O que o governo brasileiro faz é outra coisa: aposta na desvida, em uma amarração colonial de aniquilação dos seres, no desencanto e na interrupção violenta da trajetória daqueles que prematuramente partem. Ao genocídio – uma política de aniquilação dos corpos e interrupção do ciclo da vida – junta-se o encantocídio, um projeto cotidiano de destruição do encanto fundado no rancor, na obtusidade, no combate à pluralidade e na propagação da violência física e simbólica como prática de uma política não poética.

Contra esse horror, lembro que as culturas fundamentadas em princípios de ancestralidade são, sobretudo, afirmativas da vida. Por isso celebram a morte. Para alguns pode parecer um paradoxo, mas elas são dinâmicas porque são tradicionais, são ancestrais porque são contemporâneas, e são vivas porque cultuam a boa morte.

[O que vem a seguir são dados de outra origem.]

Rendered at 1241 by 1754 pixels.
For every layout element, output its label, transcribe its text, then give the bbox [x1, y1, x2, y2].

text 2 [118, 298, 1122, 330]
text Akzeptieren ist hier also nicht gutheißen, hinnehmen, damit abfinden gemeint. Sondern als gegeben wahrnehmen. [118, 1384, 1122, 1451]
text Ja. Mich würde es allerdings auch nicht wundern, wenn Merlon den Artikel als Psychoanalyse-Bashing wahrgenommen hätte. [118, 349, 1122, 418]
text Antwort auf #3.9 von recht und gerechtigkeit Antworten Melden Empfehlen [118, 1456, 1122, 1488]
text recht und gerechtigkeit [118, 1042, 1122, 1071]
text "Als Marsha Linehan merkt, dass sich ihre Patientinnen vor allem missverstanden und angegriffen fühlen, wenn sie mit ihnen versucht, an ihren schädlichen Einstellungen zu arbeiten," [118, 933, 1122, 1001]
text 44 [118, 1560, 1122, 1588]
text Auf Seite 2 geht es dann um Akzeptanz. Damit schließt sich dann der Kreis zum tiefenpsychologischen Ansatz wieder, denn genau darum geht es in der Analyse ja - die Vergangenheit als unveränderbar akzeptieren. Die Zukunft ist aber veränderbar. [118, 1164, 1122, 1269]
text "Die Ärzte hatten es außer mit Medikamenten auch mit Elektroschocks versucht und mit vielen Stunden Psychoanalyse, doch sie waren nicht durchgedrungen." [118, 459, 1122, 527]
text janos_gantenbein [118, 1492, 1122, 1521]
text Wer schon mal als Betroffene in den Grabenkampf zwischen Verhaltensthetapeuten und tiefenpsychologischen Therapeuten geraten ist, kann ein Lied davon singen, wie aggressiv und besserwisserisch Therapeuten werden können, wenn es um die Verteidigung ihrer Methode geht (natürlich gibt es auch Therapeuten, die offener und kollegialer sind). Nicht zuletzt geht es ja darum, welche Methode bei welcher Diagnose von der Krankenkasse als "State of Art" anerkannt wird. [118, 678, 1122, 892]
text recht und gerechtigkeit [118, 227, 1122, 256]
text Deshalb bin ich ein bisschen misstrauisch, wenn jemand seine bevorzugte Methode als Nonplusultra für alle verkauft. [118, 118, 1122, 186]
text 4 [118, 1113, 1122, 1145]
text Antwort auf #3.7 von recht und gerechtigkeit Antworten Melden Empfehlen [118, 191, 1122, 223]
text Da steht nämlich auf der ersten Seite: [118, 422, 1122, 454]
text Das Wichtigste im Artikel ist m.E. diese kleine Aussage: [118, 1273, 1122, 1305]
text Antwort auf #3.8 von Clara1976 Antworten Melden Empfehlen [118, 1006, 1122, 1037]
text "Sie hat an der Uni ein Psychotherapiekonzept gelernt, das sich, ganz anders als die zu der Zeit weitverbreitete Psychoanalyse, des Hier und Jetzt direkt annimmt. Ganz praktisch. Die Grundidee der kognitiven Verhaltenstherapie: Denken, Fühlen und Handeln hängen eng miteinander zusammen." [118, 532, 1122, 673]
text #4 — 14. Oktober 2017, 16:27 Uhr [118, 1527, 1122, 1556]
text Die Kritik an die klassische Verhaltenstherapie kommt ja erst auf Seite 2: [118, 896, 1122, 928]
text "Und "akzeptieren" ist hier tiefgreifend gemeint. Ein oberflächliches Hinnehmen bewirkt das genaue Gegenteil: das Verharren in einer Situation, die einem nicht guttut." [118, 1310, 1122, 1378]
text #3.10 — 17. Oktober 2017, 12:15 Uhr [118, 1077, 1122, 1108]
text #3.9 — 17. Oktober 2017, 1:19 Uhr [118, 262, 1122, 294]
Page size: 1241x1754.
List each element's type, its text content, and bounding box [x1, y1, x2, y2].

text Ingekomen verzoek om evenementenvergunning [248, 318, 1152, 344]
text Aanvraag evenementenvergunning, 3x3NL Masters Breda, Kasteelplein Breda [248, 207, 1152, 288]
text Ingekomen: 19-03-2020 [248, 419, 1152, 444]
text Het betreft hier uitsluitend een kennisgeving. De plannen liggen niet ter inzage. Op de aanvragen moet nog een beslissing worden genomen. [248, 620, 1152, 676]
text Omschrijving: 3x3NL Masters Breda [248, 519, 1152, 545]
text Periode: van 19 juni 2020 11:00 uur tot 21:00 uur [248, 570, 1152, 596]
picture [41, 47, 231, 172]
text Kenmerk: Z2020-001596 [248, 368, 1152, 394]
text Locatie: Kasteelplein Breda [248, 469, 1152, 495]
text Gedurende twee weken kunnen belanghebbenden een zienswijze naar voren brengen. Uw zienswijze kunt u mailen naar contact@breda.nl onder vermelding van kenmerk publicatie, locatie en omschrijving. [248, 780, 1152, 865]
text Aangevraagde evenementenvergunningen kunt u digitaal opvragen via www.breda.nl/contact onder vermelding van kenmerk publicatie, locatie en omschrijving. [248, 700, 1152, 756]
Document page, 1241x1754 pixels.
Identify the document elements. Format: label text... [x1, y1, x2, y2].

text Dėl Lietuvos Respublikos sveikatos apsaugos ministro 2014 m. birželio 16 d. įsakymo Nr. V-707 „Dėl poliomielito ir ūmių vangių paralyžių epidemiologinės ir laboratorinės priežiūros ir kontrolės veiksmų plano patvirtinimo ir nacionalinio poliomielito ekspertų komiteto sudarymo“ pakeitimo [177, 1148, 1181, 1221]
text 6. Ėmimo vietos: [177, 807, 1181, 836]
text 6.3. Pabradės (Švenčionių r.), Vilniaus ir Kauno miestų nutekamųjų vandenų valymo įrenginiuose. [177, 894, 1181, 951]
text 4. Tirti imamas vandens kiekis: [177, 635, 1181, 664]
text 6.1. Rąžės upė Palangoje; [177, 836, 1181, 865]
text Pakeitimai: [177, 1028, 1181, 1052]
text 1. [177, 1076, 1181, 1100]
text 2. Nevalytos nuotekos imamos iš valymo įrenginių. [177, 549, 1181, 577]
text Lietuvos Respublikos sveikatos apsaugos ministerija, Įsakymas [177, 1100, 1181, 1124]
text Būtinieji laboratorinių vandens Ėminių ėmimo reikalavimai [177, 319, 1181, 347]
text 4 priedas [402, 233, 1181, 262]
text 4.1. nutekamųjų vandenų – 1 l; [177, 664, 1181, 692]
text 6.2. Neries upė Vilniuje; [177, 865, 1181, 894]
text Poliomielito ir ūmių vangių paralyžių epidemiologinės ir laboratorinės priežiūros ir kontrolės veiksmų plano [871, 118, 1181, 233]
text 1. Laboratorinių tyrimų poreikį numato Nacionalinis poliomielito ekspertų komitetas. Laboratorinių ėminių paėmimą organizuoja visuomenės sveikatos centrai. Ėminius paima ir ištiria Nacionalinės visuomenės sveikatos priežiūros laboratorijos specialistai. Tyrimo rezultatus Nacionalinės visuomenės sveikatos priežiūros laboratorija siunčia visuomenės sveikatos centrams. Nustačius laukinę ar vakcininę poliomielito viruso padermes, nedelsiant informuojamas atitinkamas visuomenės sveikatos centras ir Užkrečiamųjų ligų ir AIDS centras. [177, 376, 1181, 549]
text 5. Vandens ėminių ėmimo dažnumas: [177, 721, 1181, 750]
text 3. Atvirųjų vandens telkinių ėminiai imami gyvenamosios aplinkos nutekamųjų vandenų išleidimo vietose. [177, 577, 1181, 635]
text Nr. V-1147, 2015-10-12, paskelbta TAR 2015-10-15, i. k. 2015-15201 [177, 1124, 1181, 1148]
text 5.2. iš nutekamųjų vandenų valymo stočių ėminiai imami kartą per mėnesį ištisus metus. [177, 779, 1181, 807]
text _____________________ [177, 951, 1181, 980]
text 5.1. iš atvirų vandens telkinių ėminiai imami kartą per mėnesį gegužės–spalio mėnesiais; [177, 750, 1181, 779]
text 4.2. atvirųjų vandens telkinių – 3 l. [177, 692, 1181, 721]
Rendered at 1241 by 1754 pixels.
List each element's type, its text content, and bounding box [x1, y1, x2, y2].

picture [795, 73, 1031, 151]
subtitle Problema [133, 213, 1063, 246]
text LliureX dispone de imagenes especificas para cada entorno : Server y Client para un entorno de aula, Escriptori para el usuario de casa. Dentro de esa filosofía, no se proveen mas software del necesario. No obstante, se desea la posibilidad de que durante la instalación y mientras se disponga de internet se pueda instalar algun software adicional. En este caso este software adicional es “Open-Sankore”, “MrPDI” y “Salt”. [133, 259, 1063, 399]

Recordo aqui, e coloco na encruzilhada a referência para fechar a prosa, a bela reflexão que Guimarães Rosa faz em seu discurso de posse na Academia Brasileira de Letras: “De repente, morreu: que é quando um homem vem inteiro pronto de suas próprias profundezas. Morreu, com modéstia. Se passou para o lado claro, fora e acima de suave ramerrão e terríveis balbúrdias. Mas – o que é um pormenor de ausência. Faz diferença? “Choras os que não devias chorar. O homem desperto nem pelos mortos nem pelos vivos se enluta” – Krishna instrui Arjuna, no Bhágavad Gita (…). As pessoas não morrem, ficam encantadas”.

Para os povos que bailam na encantação do mundo, o governo brasileiro, o presidente e todos os que compactuam com seu projeto, não cultua a morte, já que nega a vida. O que temos é um projeto medonho de aniquilação de tudo que podemos ser como experiência radical de beleza e liberdade, desviando-nos do caminho da completude que só se manifesta como afirmação da vida no momento em que ela se completa.

Ao atentar contra a vida, os desencantadores atentam também contra a morte e tudo aquilo que ela guarda como sentido da poética do ser na belezura da mata do mundo. Não é só o direito de viver que está nos sendo tirado; mas também o direito de morrer e permanecer dançando.